The Models: Using the data provided, we first built a set of two regression models: a 20-feature model (with R2 = 0.97, Q2 = 0.895) and a 9-feature model (R2 = 0.87, Q2 = 0.744). The statistical metrics looked good; y-randomization also seemed to support the fact that the signal in the data was modeled. To test whether these models would be good for decision-making, we used the cross-validation predictions on the training set to understand the discriminatory power of the model in identifying penetrants. The results are shown in the table below.
| Accuracy (%) |
20 feature model |
9 feature model |
| Overall |
85.7 |
78.6 |
| False Positives |
0.0 |
0.0 |
| False Negatives |
66.7 |
33.3 |
The models did not seem to perform as well as we wanted them to. While the overall accuracy was good, they seemed to have an unacceptably high number of false negatives. Hence, we did not believe that they would perform well for decision making.
We then took an alternate approach of building a 3-way classifier using a 4-feature neural network. Testing the classifier in the same manner as above we were able to see better performance, especially low false negatives. Based on the performance illustrated in the table below, we believed that the classifier would be a better model for decision-making.
| Accuracy (%) |
Classifier |
| Overall |
89.9 |
| False Positives |
2.3 |
| False Negatives |
0.0 |
Our hunch proved correct – when we tested both the models on a large test set gathered over the next several months, the classifier vastly outperformed the regression model and proved to be excellent for decision making as shown by the statistics in the table below.
| Accuracy (%) |
20 feature model |
Classifier |
| Overall |
61.5 |
69.8 |
| False Positives |
10.0 |
22.0 |
| False Negatives |
66.7 |
18.2 |
Conclusions: What I hope, I have convinced you of is that a model primary measure of goodness is its utility rather than statistical measures.

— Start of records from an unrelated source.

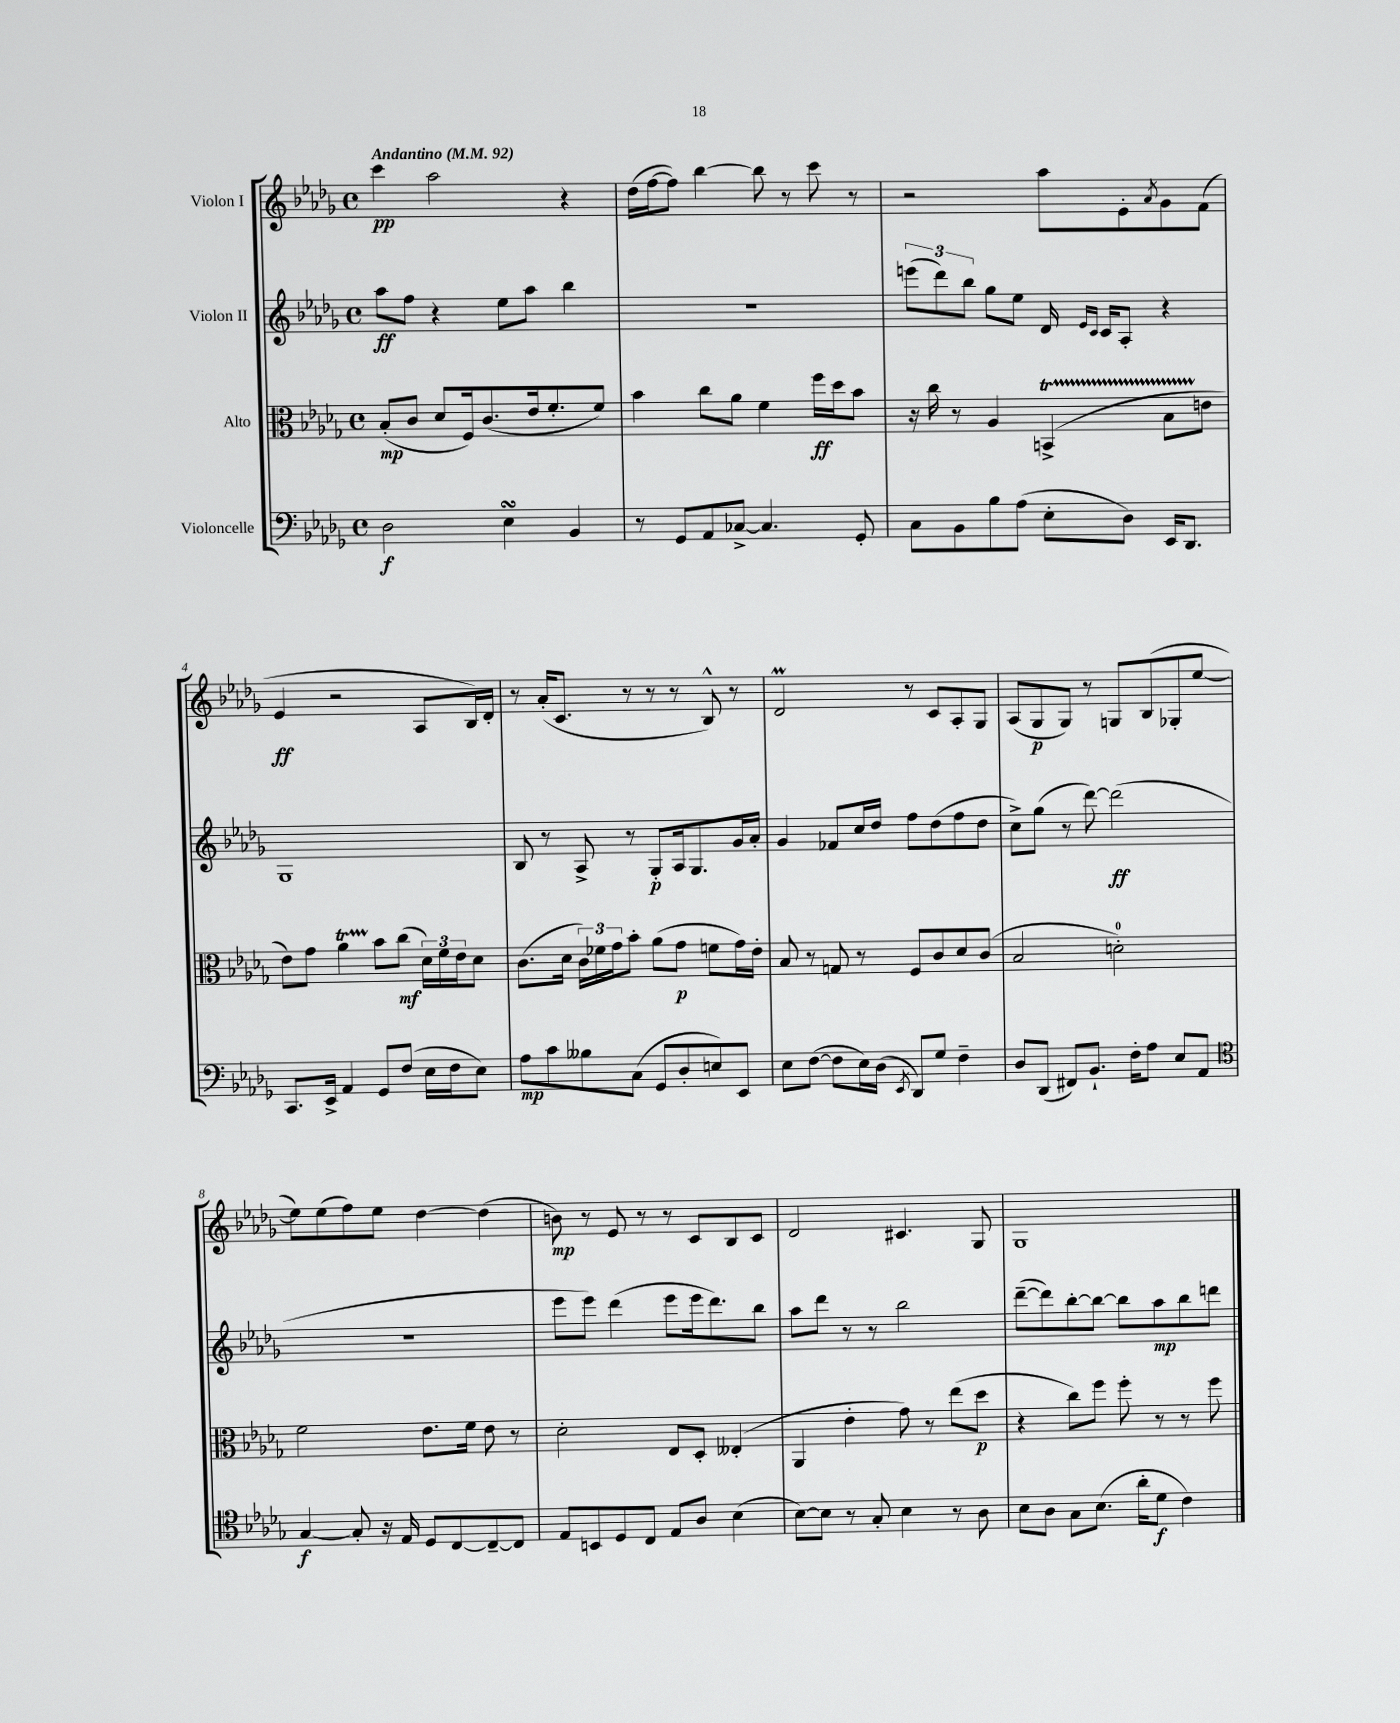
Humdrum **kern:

**kern	**kern	**kern	**kern
*staff4	*staff3	*staff2	*staff1
*clefF4	*clefC3	*clefG2	*clefG2
*k[b-e-a-d-g-]	*k[b-e-a-d-g-]	*k[b-e-a-d-g-]	*k[b-e-a-d-g-]
*M4/4	*M4/4	*M4/4	*M4/4
*met(c)	*met(c)	*met(c)	*met(c)
*MM92	*MM92	*MM92	*MM92
2D-	(8B-'	8aa-	4ccc
.	8c	8ff	.
.	8d-	4r	2aa-
.	16F)	.	.
.	(8.c	.	.
4E-	.	8ee-	.
.	16e-	8aa-	.
.	8.f'	.	.
4BB-	.	4bb-	4r
.	8f)	.	.
=	=	=	=
8r	4b-	1r	(16dd-
.	.	.	[16ff
8GG-	.	.	8ff])
8AA-	8cc	.	[4bb-
[8C-^	8a-	.	.
4.C-]	4f	.	8bb-]
.	.	.	8r
.	16ff	.	8ccc
.	16dd-	.	.
8GG-'	8b-	.	8r
=	=	=	=
8C	16r	(12eee	2r
.	16cc	.	.
.	.	12ddd-)	.
8BB-	8r	.	.
.	.	12bb-	.
8B-	4A-	8gg-	.
(8A-	.	8ee-	.
8E-'	(4BB^	16d-	8aa-
.	.	16qqe-	.
.	.	16qqc	.
.	.	16c	.
8D-)	.	8A-'	8e-'
.	.	.	8qa-
16EE-	8B-	4r	8g-
8.DD-	.	.	.
.	8e	.	(8f
=	=	=	=
8.CC	8e-)	1G-	4e-
.	8g-	.	.
16EE-^	.	.	.
4AA-	4a-	.	2r
8GG-	8b-	.	.
(8F	(8cc	.	.
16E-	24d-)	.	8A-
.	24f	.	.
16F	.	.	.
.	24e-	.	.
8E-)	8d-	.	16B-)
.	.	.	16d-'
=	=	=	=
8A-	(8.c	8B-	8r
8c	.	8r	(16a-'
.	16d-	.	8.c
8B--	24c)	8A-^	.
.	24f-	.	.
.	24g-	.	.
(8C	8b-'	8r	8r
8GG-	(8a-	8G-'	8r
8D-'	8g-	16A-	8r
.	.	8.G-	.
8E)	8f	.	8B-^^)
8EE-	16g-)	16g-	8r
.	16e-'	16a-'	.
=	=	=	=
8E-	8B-	4g-	2d-
([8F	8r	.	.
8F]	8G	8f-	.
16E-)	8r	16cc	.
(16D-	.	16dd-	.
8qEE-	.	.	.
8DD-)	8F	8ff	8r
8G-	8c	(8dd-	8c
4F~	8d-	8ff	8A-'
.	(8c	8dd-	8G-
=	=	=	=
8D-	2B-	8cc^)	(8A-
(8DD-	.	(8gg-	8G-
8FF#)	.	8r	8G-)
8.BB-`	.	[8ddd-)	8r
.	2d')	(2ddd-]	8G
16F'	.	.	.
8A-	.	.	(8B-
8E-	.	.	8G-'
8AA-	.	.	[8ee-
=	=	=	=
*clefC4	*	*	*
[4G-	2f	1r	8ee-])
.	.	.	(8ee-
8G-']	.	.	8ff)
16r	.	.	8ee-
16E-	.	.	.
8D-	8.e-	.	[4dd-
[8C	.	.	.
.	16f	.	.
8C~_	8e-	.	(4dd-]
8C]	8r	.	.
=	=	=	=
8E-	2d-'	8eee-	8b)
8BB	.	8eee-)	8r
8D-	.	(4ddd-	8e-
8C	.	.	8r
8E-	8E-	8eee-	8r
8A-	8D-'	16eee-	8c
.	.	8.ddd-)	.
(4B-	(4E--'	.	8B-
.	.	8bb-	8c
=	=	=	=
[8B-)	4AA-	8aa-	2d-
8B-]	.	8ddd-	.
8r	4e-'	8r	.
8G-'	.	8r	.
4B-	8g-)	2bb-	4.c#
.	8r	.	.
8r	(8ee-	.	.
8A-	8dd-	.	8G-
=	=	=	=
8B-	4r	([8ddd-~	1G-
8A-	.	8ddd-])	.
8G-	8cc)	[8bb-'	.
(8.B-	8ff	8bb-_	.
.	8ff'	8bb-]	.
16a-'	.	.	.
8d-	8r	8aa-	.
4c)	8r	8bb-	.
.	8ff	8ddd	.
==	==	==	==
*-	*-	*-	*-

In this study we used the cross-validation predictions as a measure of model utility and it proved to be a reasonable approach. Even after one constructs the best possible model, it is a rather dangerous approach to use models, especially in later stages of the pipeline as a filter. The right approach is to use models to prioritize ones next experiments, with the belief that a “good” model will allow to perform the right confirmatory experiment earlier. This was indeed true for the model described above; cost savings of $425000 per 10 leads selected was estimated.